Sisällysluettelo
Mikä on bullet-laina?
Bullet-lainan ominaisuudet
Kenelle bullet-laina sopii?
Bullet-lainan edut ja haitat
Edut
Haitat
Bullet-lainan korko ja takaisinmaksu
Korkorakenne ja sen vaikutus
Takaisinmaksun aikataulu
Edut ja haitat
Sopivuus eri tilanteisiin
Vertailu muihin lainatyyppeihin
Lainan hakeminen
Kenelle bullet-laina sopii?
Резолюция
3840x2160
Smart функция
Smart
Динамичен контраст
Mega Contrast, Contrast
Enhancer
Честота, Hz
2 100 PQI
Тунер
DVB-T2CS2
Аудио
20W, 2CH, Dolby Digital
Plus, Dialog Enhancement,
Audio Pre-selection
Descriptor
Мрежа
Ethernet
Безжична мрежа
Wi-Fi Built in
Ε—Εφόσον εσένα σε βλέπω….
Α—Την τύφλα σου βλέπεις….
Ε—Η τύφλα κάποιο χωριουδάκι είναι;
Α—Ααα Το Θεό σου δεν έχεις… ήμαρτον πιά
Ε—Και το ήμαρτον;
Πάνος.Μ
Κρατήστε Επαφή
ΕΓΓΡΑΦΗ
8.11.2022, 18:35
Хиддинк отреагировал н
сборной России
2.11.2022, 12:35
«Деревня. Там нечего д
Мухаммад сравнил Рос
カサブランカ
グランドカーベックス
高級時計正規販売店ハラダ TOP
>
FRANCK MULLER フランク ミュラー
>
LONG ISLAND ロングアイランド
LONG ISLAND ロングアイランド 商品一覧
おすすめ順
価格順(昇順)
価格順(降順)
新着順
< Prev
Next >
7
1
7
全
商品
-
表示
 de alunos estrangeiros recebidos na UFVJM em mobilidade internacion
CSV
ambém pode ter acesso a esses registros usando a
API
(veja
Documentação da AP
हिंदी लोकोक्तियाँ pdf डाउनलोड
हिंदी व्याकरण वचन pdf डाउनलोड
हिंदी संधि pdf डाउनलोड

━━━━

Reproduce all of the material above line for line, with no changes.

» Output of the task
Sisällysluettelo
Mikä on bullet-laina?
Bullet-lainan ominaisuudet
Kenelle bullet-laina sopii?
Bullet-lainan edut ja haitat
Edut
Haitat
Bullet-lainan korko ja takaisinmaksu
Korkorakenne ja sen vaikutus
Takaisinmaksun aikataulu
Edut ja haitat
Sopivuus eri tilanteisiin
Vertailu muihin lainatyyppeihin
Lainan hakeminen
Kenelle bullet-laina sopii?
Резолюция
3840x2160
Smart функция
Smart
Динамичен контраст
Mega Contrast, Contrast
Enhancer
Честота, Hz
2 100 PQI
Тунер
DVB-T2CS2
Аудио
20W, 2CH, Dolby Digital
Plus, Dialog Enhancement,
Audio Pre-selection
Descriptor
Мрежа
Ethernet
Безжична мрежа
Wi-Fi Built in
Ε—Εφόσον εσένα σε βλέπω….
Α—Την τύφλα σου βλέπεις….
Ε—Η τύφλα κάποιο χωριουδάκι είναι;
Α—Ααα Το Θεό σου δεν έχεις… ήμαρτον πιά
Ε—Και το ήμαρτον;
Πάνος.Μ
Κρατήστε Επαφή
ΕΓΓΡΑΦΗ
8.11.2022, 18:35
Хиддинк отреагировал н
сборной России
2.11.2022, 12:35
«Деревня. Там нечего д
Мухаммад сравнил Рос
カサブランカ
グランドカーベックス
高級時計正規販売店ハラダ TOP
>
FRANCK MULLER フランク ミュラー
>
LONG ISLAND ロングアイランド
LONG ISLAND ロングアイランド 商品一覧
おすすめ順
価格順(昇順)
価格順(降順)
新着順
< Prev
Next >
7
1
7
全
商品
-
表示
 de alunos estrangeiros recebidos na UFVJM em mobilidade internacion
CSV
ambém pode ter acesso a esses registros usando a
API
(veja
Documentação da AP
हिंदी लोकोक्तियाँ pdf डाउनलोड
हिंदी व्याकरण वचन pdf डाउनलोड
हिंदी संधि pdf डाउनलोड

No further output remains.